Clubhouse leadership might be hard to quantify in general but not so much for catchers since they have such extensive interactions with their pitchers, especially the starters. Things like talking over strategy, pitch utilization, pitch mechanics, are all part of a good catcher’s job to stay in synch with the pitcher. For a catcher good leadership might be as simple as being up to speed on each pitcher’s strengths and weakneses and buiding game calling off that or as complicated as being in effect an assistant pitching coach.

A young catcher that can do that is very valuable.
More so if he can stay healthy and priceless if he can hit, too.

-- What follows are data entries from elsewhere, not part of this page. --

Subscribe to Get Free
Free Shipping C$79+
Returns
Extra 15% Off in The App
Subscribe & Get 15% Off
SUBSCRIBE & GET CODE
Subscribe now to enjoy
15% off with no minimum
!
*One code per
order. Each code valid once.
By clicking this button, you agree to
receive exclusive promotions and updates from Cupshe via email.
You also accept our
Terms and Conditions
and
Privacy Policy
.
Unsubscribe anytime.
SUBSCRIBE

Look at how teams like Houston and Cleveland prioritize their catchers. There’s no numbers for what they value most and they may not be great hitters but they do good work at extracting the best from most of their pitchers.

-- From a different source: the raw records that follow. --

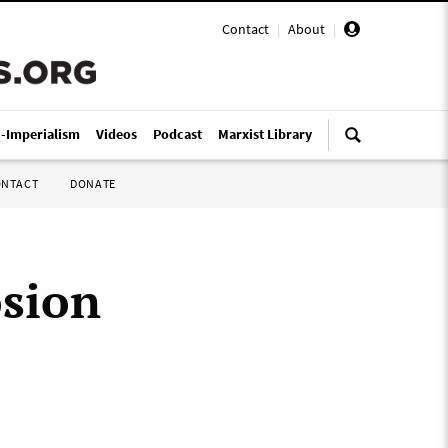
Contact
|
About
|
i-Imperialism
Videos
Podcast
Marxist Library
ONTACT
DONATE
osion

Something to keep an eye on: now that pitchers have the option of calling their pitches electronically, how many will choose to let their catcher do it.

Last edited 1 year ago by fjtorres
mariodegenzgz
1 year ago
Reply to  fjtorres

“Look at how teams like Houston and Cleveland prioritize their catchers. There’s no numbers for what they value most and they may not be great hitters but they do good work at extracting the best from most of their pitchers.”

Bingo. Catcher WAR has always been something I tend to dismiss, because trying to assess a catcher’s defensive impact from afar is just so flawed. So much of that value lies in pitch calling and in the confidence a catcher creates in a pitcher. It’s intangible stuff that can’t be measured unless you’re right there during bullpens, games and see them interact (and can read minds lol). If teams in the cutting edge of the analytical world are giving consistent ABs to catchers who clearly can’t hit, there’s a reason for that.

kick me in the GO NATSmember
1 year ago
Reply to  mariodegenzgz

sure, but Ruiz was our catcher all of last season and we were dead last in pitching in MLB. So, he does not inspire confidence for his intangibles in me yet cause nearly every pitcher got worse from the year before.
our starting pitching WAR was negative. Worst staff in like 100 years i believe i read. Some of that has to be the catcher.

Last edited 1 year ago by kick me in the GO NATS
Smiling Politelymember
1 year ago
Reply to  fjtorres

If you have a chance to acquire a catcher drafted by the Dodgers, you say YES

fjtorres
1 year ago

Santana turned out okay for Cleveland, even if he didn’t stay at C.
They also did okay trading with SD: Alomar and Hedges.